◆ The problem ◆
Copy, from the entries below, each line where the word "ring" can be found.

[Images with pose keypoints]
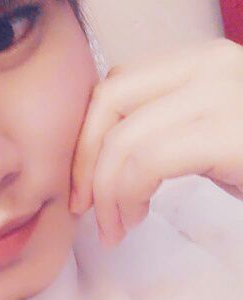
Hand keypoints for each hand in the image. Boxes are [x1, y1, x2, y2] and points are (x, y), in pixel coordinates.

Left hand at [70, 38, 242, 247]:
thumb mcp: (201, 137)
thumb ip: (158, 128)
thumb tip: (97, 153)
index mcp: (200, 64)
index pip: (113, 87)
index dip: (85, 139)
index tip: (82, 186)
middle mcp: (214, 64)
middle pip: (109, 103)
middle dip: (84, 163)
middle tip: (85, 209)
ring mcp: (226, 94)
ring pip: (124, 138)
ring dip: (105, 193)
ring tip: (115, 226)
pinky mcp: (232, 134)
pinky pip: (148, 163)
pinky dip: (127, 197)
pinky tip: (134, 219)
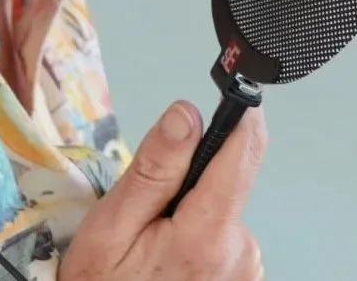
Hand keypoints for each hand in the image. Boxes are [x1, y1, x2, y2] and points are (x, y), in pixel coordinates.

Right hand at [60, 100, 266, 279]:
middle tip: (147, 215)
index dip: (239, 116)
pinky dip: (200, 242)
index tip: (233, 93)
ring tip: (154, 250)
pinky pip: (225, 240)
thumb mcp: (110, 230)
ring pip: (223, 213)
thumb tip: (186, 115)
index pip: (244, 152)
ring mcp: (246, 273)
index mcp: (207, 235)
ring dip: (192, 218)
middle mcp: (241, 254)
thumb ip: (154, 169)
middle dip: (190, 184)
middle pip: (226, 182)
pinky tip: (171, 264)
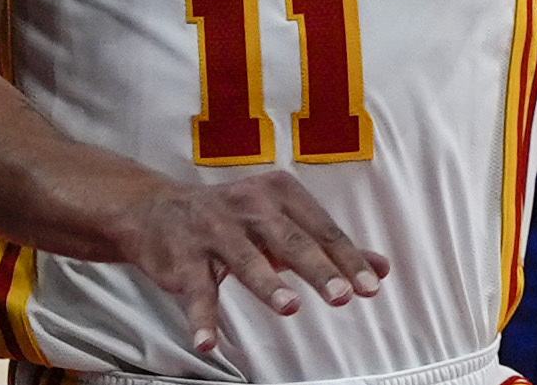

◆ Exercise response ◆
ring mcp: (226, 94)
ring pip: (124, 138)
ring dip: (105, 193)
ring tip: (115, 226)
ring tip: (154, 250)
ring pip: (223, 213)
ring mcp: (246, 273)
ring dip: (192, 218)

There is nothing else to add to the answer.